Prof. Chris Wiggins (Columbia)

Title: The Differential Geometry of Smooth Bandits

Abstract: In this talk, we delve into the intriguing world of stochastic optimization algorithms, specifically multi-armed and contextual bandits, discussing the problem’s background, its 90-year history (though the name is only 68 years old), and the recent explosion in industrial interest. We will explore selected examples of how techniques from statistical physics and approximate sampling methods can inspire innovative, performant, and interpretable approaches. I’ll introduce how the problem can be approximated using the language of differential geometry as a low-dimensional dynamical system, offering an interpretable and analytically tractable method for understanding the performance of bandits. Throughout the talk, we will emphasize aspects that are particularly suitable for graduate students seeking research topics in this interdisciplinary domain.

4/12/23
Bianca Dumitrascu (Columbia)
 

Title:  Learning statistical representations of embryonic development

Research Abstract: During embryonic development, single cells read in local information from their environments and use this information to move, divide and specialize. As a result, the environments themselves change. However, it remains unclear how gene expression programs interact with cell morphology and mechanical forces to orchestrate organogenesis in early embryos. Recent advances in single cell techniques and in toto imaging enable unique venues in exploring this link between genomics and biophysics, which dynamically maps cells to organisms. I will describe statistical machine learning frameworks aimed at understanding how tissue level mechanical and morphometric information impact gene expression patterns in spatio-temporal contexts. We use these tools to understand boundary formation in the early development of mouse embryos and to align data from light sheet recordings of pre-gastrulation development.

Bonus/Informal Abstract:

I will attempt to give a short history of statistical thought in genetics/genomics through the past 100+ years with a focus on how methods have been informed by data availability. I will particularly focus on parts of this history which are relevant to the directions of my research group. I will provide a preliminary biological primer to help you navigate the talk and I will talk about my unconventional (but exciting to me!) path to statistics.  We will have ample time for Q&A so bring all your questions about computational biology.

4/19/23
Charles Y. Tan (Pfizer)
 

Title: Roles of Statistician in Biopharmaceutical Industry

Abstract: Statisticians have contributed to the rise of modern R&D driven biopharmaceutical industry. Today, together with other quantitatively trained scientists and engineers, statisticians are making deeper inroads into this dynamic industry. This talk attempts to describe the landscape through three different perspectives. First, it’s a ground level view through one person’s career path. Second, it’s a general survey of different job roles of statisticians in the biopharmaceutical industry. Third, it’s a “war story” from the trench of the fight against the COVID pandemic. In the final analysis, I’d argue that statisticians are uniquely positioned to be “guardians of the scientific method.”

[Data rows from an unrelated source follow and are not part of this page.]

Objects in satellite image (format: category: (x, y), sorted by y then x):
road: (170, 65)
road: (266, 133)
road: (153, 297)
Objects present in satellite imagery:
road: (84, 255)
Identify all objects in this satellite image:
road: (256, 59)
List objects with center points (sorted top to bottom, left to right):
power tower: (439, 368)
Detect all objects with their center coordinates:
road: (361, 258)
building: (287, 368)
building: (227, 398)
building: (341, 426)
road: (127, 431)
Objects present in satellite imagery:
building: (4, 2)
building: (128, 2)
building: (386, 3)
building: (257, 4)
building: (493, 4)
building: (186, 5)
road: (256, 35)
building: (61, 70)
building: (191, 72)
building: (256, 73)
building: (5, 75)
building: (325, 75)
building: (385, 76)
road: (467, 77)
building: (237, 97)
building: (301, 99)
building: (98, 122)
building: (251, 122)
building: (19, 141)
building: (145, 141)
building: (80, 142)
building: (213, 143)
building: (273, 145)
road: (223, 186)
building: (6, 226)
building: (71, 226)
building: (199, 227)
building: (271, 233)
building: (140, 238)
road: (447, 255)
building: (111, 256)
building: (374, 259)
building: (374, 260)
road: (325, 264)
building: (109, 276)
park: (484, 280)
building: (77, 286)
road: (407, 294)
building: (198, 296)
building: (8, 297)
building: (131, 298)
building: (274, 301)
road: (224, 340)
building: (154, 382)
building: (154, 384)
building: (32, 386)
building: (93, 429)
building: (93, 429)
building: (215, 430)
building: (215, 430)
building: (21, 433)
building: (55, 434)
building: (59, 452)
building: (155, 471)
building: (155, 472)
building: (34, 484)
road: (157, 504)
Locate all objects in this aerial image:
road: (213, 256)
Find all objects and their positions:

Bio: Dr. Tan is now an Executive Director Biostatistics at Pfizer. He obtained his bachelor degree in applied mathematics from Fudan University and a PhD degree in statistics from Temple University.

4/26/23
Morgane Austern (Harvard)
5/3/23
 
Speaker: Milad Bakhshizadeh (Stanford)
 
Title: Exponential tail bounds and Large Deviation Principle for Heavy-Tailed U-Statistics
 

Abstract: We study deviation of U-statistics when samples have heavy-tailed distribution so the kernel of the U-statistic does not have bounded exponential moments at any positive point. We obtain an exponential upper bound for the tail of the U-statistics which clearly denotes two regions of tail decay, the first is a Gaussian decay and the second behaves like the tail of the kernel. For several common U-statistics, we also show the upper bound has the right rate of decay as well as sharp constants by obtaining rough logarithmic limits which in turn can be used to develop LDP for U-statistics. In spite of usual LDP results in the literature, processes we consider in this work have LDP speed slower than their sample size n.